Our Takeaway after Basecamp’s System Outage: Prevention Is Always Better than Cure

As a communications agency, staying ahead of the game is our daily bread. For this, our entire staff gathers around a huge table every Thursday morning for a weekly meeting to discuss the status of all the clients we work for: reviewing goals, adjusting strategies and resolving emerging issues immediately is crucial in ensuring that our clients’ projects are on-track and make great strides. But what if the project management tool to coordinate all of this is down all at once when it is most needed? Well, that’s exactly what we – among many others – faced two weeks ago.

What happened?

On November 9, Basecamp 3 had been stuck in read-only mode for nearly five hours straight. Although access to existing messages, to-do lists and files were still fully available, albeit non-edible, new data could not be added into the team communication software whatsoever.

What exactly caused the outage in the first place?

Every type of activity, from posting a message, updating a to-do list or merely liking one of your co-workers’ comments, is meticulously tracked and archived into a large table of events. As it transpired, Basement’s “database hit the ceiling of 2,147,483,647 on [this] very busy events table,” according to a later statement by David Heinemeier Hansson, co-founder of the software. The capacity to write any new events was reached or to put into layman’s terms: Basecamp was running out of memory space.

How did service users cope with this downtime?

It didn’t take long until customers took to Twitter asking for updates on the issue. Some affected users also didn’t recoil from expressing their frustration about the service failure:

Not good timing guys!! We are running a training session for a client showing them BC and trying to convince them to get BC for their company!!! ????????????????

— Olivia Hensley (@OLHensley) November 8, 2018

i wasted a lot of my data trying to upload a file, twice. i though it was my internet at first.

— Jasper Rojo (@JasperYDN) November 8, 2018

On the flipside, a number of users took it with a grain of salt appreciating a somewhat unforeseen coffee break:

Thanks for the info.
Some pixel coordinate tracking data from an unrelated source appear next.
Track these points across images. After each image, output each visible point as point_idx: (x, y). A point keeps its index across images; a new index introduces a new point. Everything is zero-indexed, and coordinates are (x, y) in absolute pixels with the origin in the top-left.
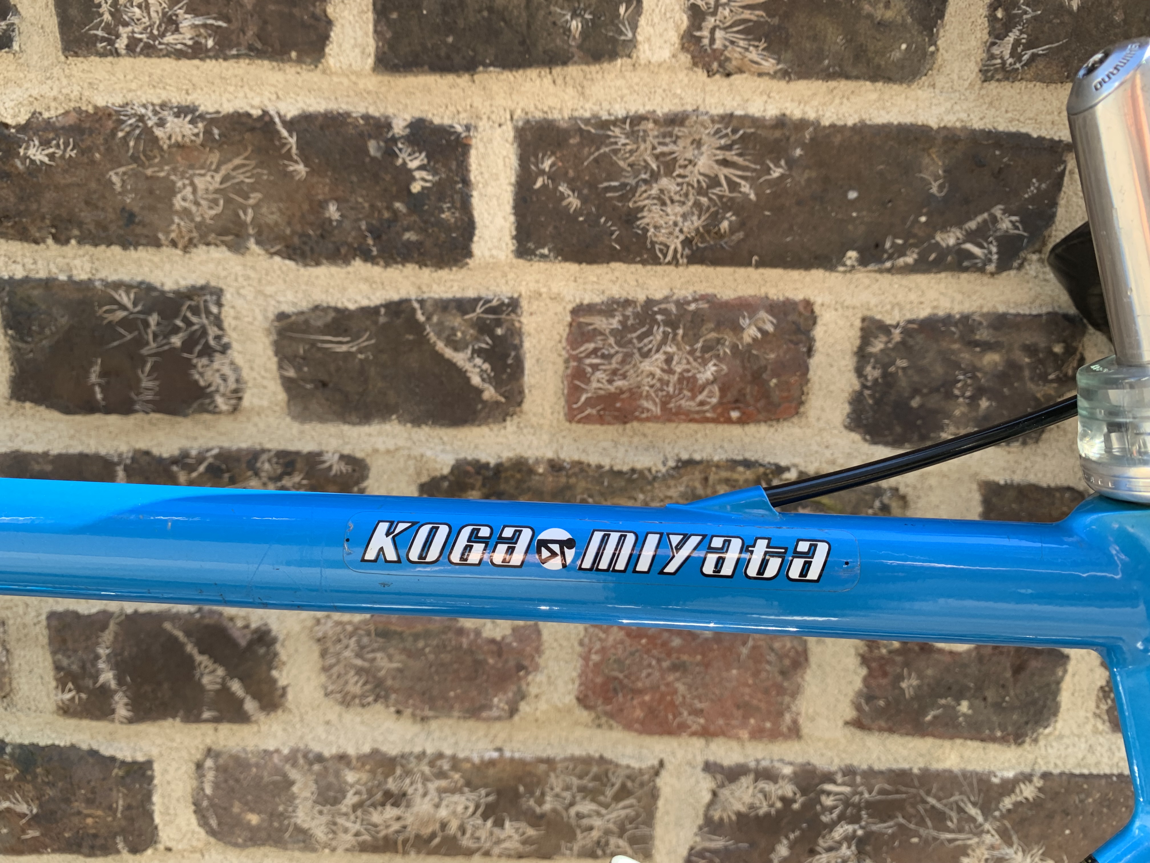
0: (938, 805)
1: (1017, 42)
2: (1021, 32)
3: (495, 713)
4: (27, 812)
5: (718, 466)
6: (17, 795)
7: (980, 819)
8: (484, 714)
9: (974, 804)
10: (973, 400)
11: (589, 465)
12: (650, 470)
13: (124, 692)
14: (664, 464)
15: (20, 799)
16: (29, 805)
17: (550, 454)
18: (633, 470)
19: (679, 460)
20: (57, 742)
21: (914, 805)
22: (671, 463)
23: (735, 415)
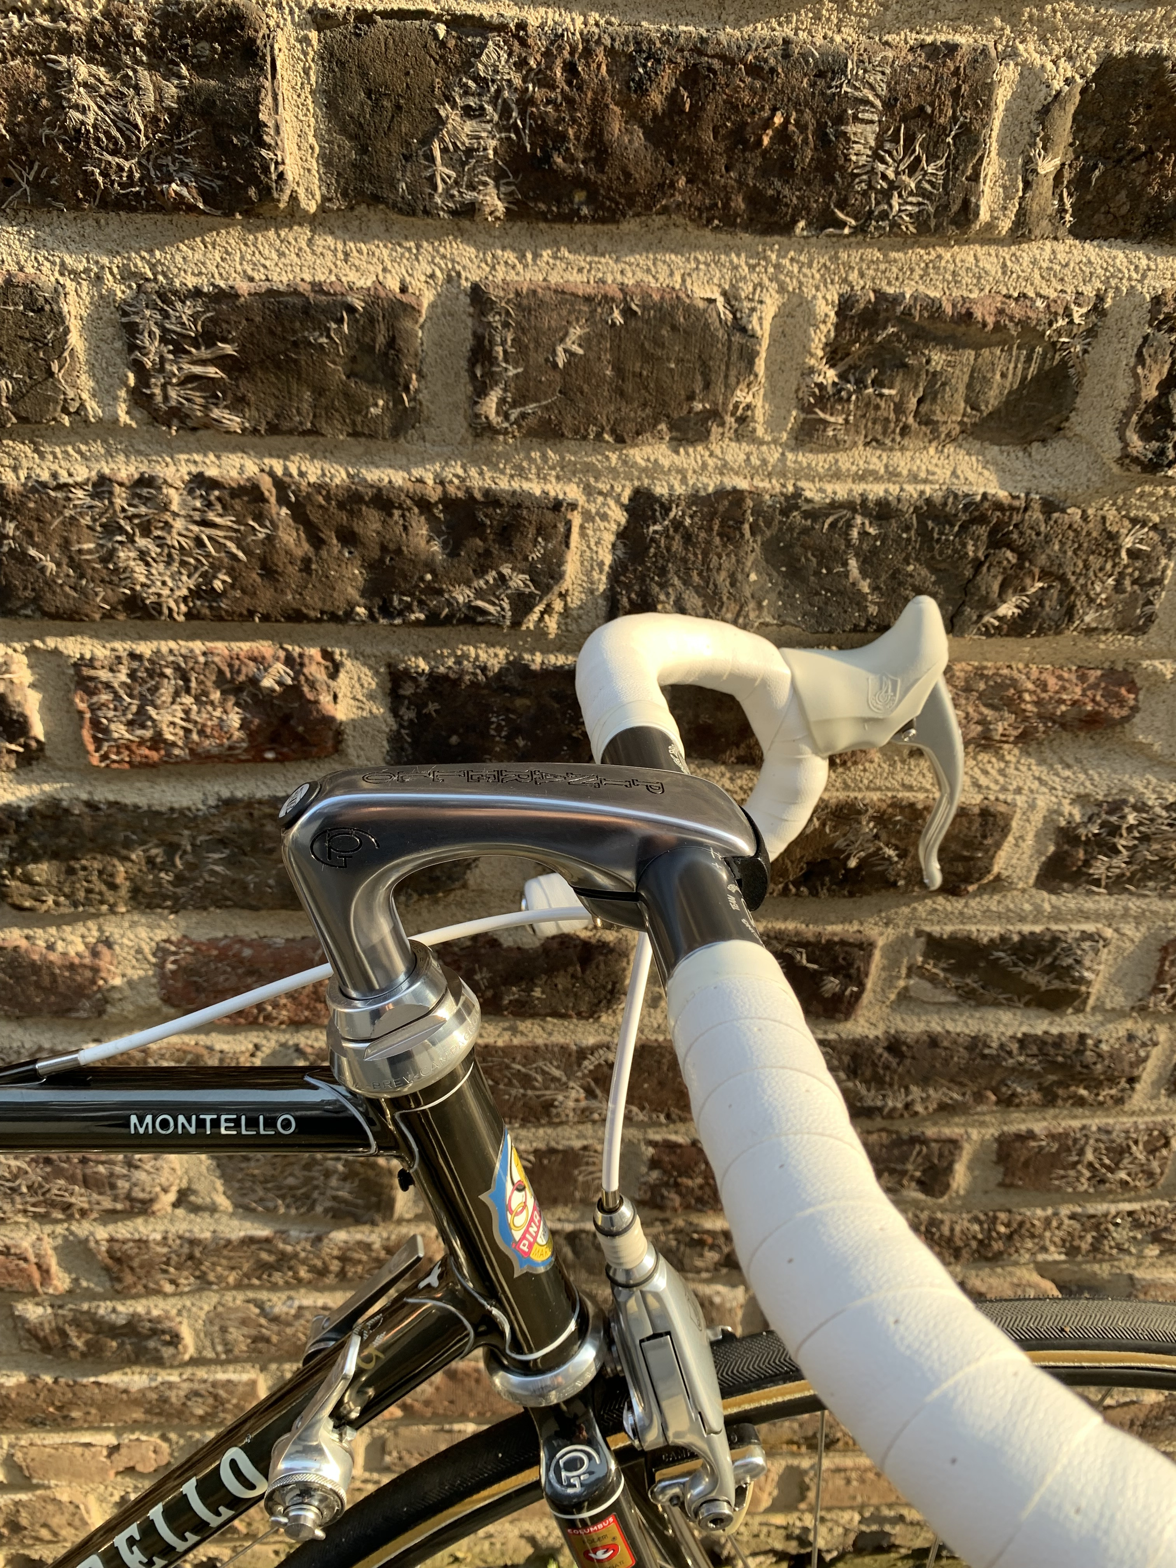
0: (523, 1070)
1: (502, 401)
2: (505, 390)
3: (83, 1014)
5: (260, 802)
7: (564, 1079)
8: (74, 1015)
9: (558, 1067)
10: (510, 738)
11: (126, 805)
12: (189, 809)
14: (204, 802)
17: (84, 796)
18: (172, 810)
19: (220, 799)
21: (500, 1071)
22: (212, 802)
23: (270, 755)
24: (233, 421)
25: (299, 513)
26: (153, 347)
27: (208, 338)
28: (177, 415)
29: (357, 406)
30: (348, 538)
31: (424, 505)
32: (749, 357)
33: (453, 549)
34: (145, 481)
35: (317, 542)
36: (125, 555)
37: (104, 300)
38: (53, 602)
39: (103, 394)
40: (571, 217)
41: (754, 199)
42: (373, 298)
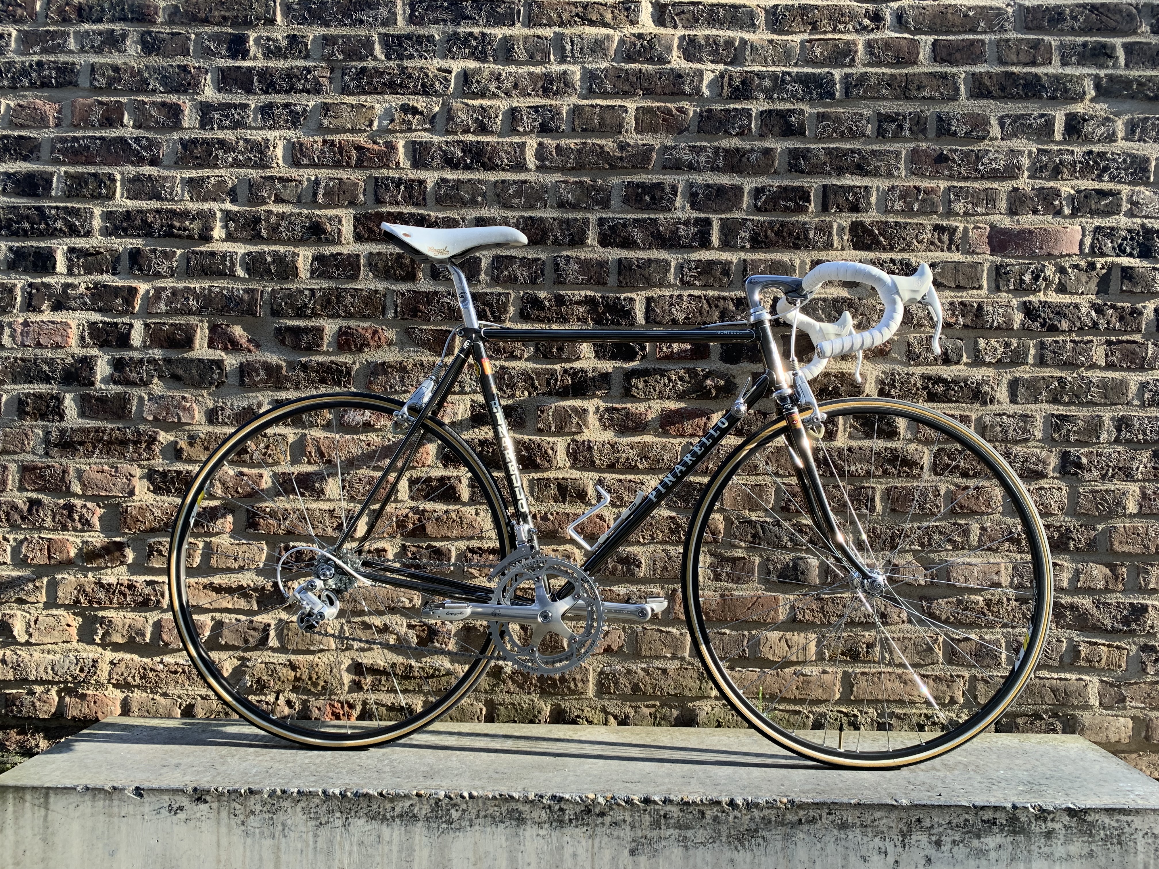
24: (698, 283)
25: (708, 302)
26: (685, 270)
27: (696, 268)
28: (688, 282)
29: (721, 280)
30: (717, 306)
31: (732, 299)
32: (795, 270)
33: (737, 308)
34: (680, 295)
35: (710, 307)
36: (674, 310)
37: (678, 263)
38: (658, 319)
39: (675, 279)
40: (761, 248)
41: (794, 243)
42: (726, 261)
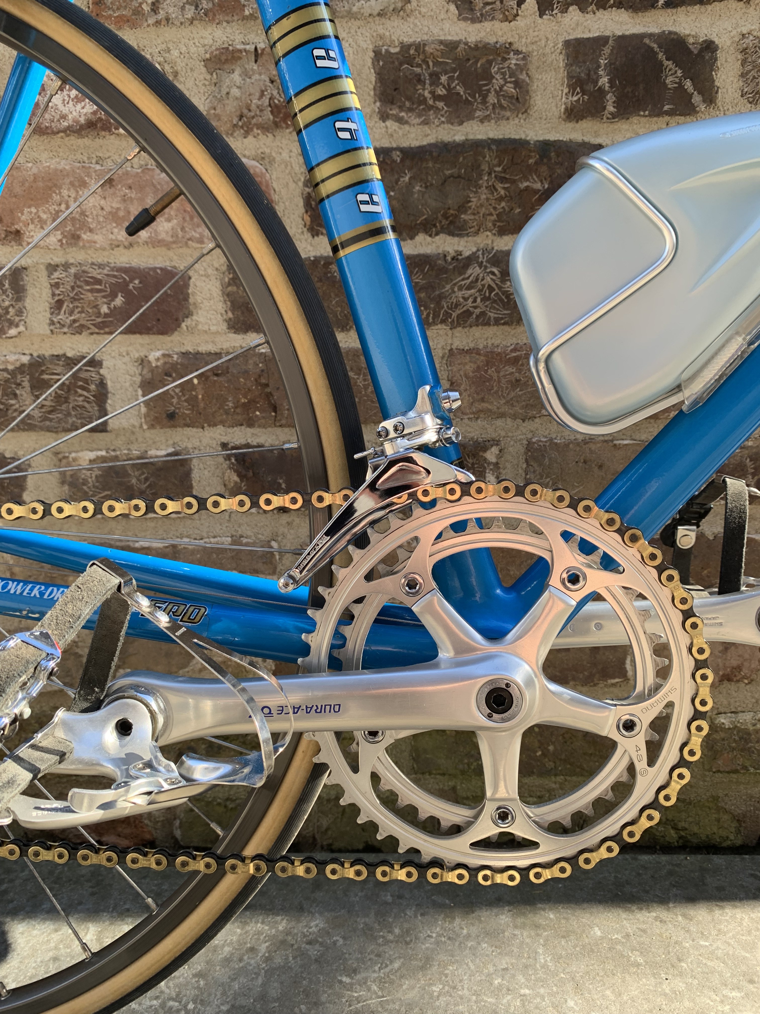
4: (541, 188)
6: (535, 177)
13: (613, 93)
15: (536, 179)
16: (542, 183)
20: (561, 139)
It has given me an excuse to grab a coffee ☕️

— Michael Bosson (@mikebosson) November 8, 2018

Time to have a coffee break ????

— Julien (@JulienGaille) November 8, 2018

What to learn from it?

In light of most users’ positive encouragement online, Basecamp certainly did a great job at handling the issue as fast and, more importantly, as transparent as possible. As we continuously highlighted in previous blog posts about thought leadership, there’s a golden rule in crisis communications: Validate concern and show action – and that’s precisely what happened. After users had been informed about the failure on Twitter early on, Basecamp demonstrated great endeavor in providing updates consistently and soothing customers by specifying an exact time by which the system would be back online, even reminding users to consider time differences depending on their location. Needless to say, this proactive engagement helped the software company, which prides itself on offering a reliable service with an uptime record of 99.998%, to maneuver through this incident in an adept manner.

I very much appreciate the context and explanation but more importantly is how refreshing it is to see honesty and accountability in a day and age where businesses power sweep issues to the growing mound under the rug. We all deserve space and grace from time to time.
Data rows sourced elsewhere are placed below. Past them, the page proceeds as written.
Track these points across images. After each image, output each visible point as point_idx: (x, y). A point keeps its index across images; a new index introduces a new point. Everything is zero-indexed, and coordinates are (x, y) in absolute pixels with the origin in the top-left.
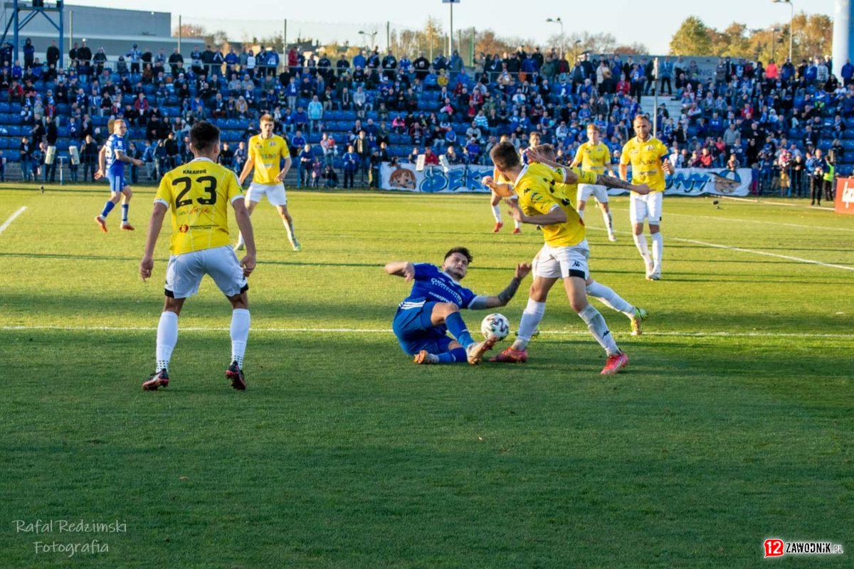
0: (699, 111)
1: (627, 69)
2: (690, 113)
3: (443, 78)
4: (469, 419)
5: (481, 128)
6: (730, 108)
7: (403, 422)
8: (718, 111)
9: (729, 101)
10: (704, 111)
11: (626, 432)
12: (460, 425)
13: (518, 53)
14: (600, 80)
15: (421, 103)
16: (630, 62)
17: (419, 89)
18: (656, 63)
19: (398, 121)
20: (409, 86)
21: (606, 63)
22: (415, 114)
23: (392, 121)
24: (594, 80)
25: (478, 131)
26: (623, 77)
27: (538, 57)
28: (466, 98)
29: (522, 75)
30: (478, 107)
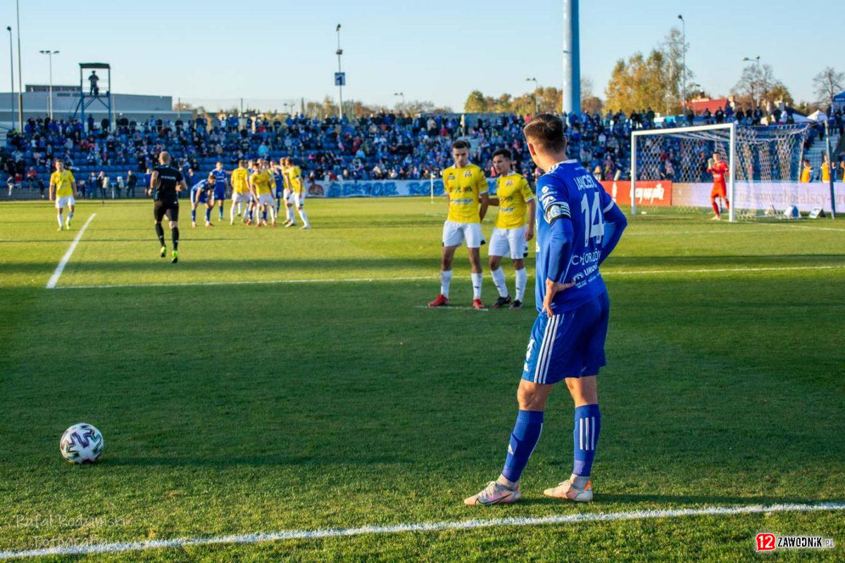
0: (488, 145)
1: (445, 121)
2: (483, 146)
3: (338, 129)
4: (392, 332)
5: (361, 159)
6: (505, 142)
7: (352, 335)
8: (499, 145)
9: (505, 139)
10: (491, 144)
11: (486, 336)
12: (387, 335)
13: (380, 114)
14: (429, 128)
15: (325, 145)
16: (445, 117)
17: (324, 137)
18: (463, 117)
19: (313, 156)
20: (317, 135)
21: (433, 118)
22: (322, 151)
23: (308, 156)
24: (426, 127)
25: (359, 160)
26: (443, 126)
27: (392, 116)
28: (351, 141)
29: (383, 127)
30: (358, 147)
— Jeremy Moore (@jeremycmoore) November 13, 2018

This week, Basecamp eventually settled this system outage by presenting a concluding failure report to its customers alongside another apology on the part of the leadership.
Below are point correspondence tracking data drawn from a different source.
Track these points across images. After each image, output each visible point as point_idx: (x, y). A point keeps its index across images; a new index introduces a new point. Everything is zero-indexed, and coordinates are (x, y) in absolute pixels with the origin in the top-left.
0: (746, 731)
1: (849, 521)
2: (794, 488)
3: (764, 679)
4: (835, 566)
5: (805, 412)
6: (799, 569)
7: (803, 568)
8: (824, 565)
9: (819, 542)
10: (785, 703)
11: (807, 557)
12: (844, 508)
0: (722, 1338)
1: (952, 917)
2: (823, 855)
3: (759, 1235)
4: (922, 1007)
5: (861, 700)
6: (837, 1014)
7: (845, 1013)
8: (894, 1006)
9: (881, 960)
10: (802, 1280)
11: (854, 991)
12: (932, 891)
The full, painful postmortem on why Basecamp 3 was stuck in read-only mode for nearly five hours last Thursday. We’re incredibly sorry for what happened, and especially that it was avoidable. Here are all the details. https://t.co/BQcBy36jLG

— Basecamp (@basecamp) November 12, 2018

The crux of the whole matter here is – as Basecamp itself acknowledges repeatedly – that this failure, above all, was very much avoidable. An easy fix that could have averted a fairly disproportionate outcome if it only came up a little earlier. All this being said, the takeaway of the story is: carving out some time for ancillary meetings to re-evaluate what’s on your plate is of utmost importance, as we have seen: prevention is always better than cure!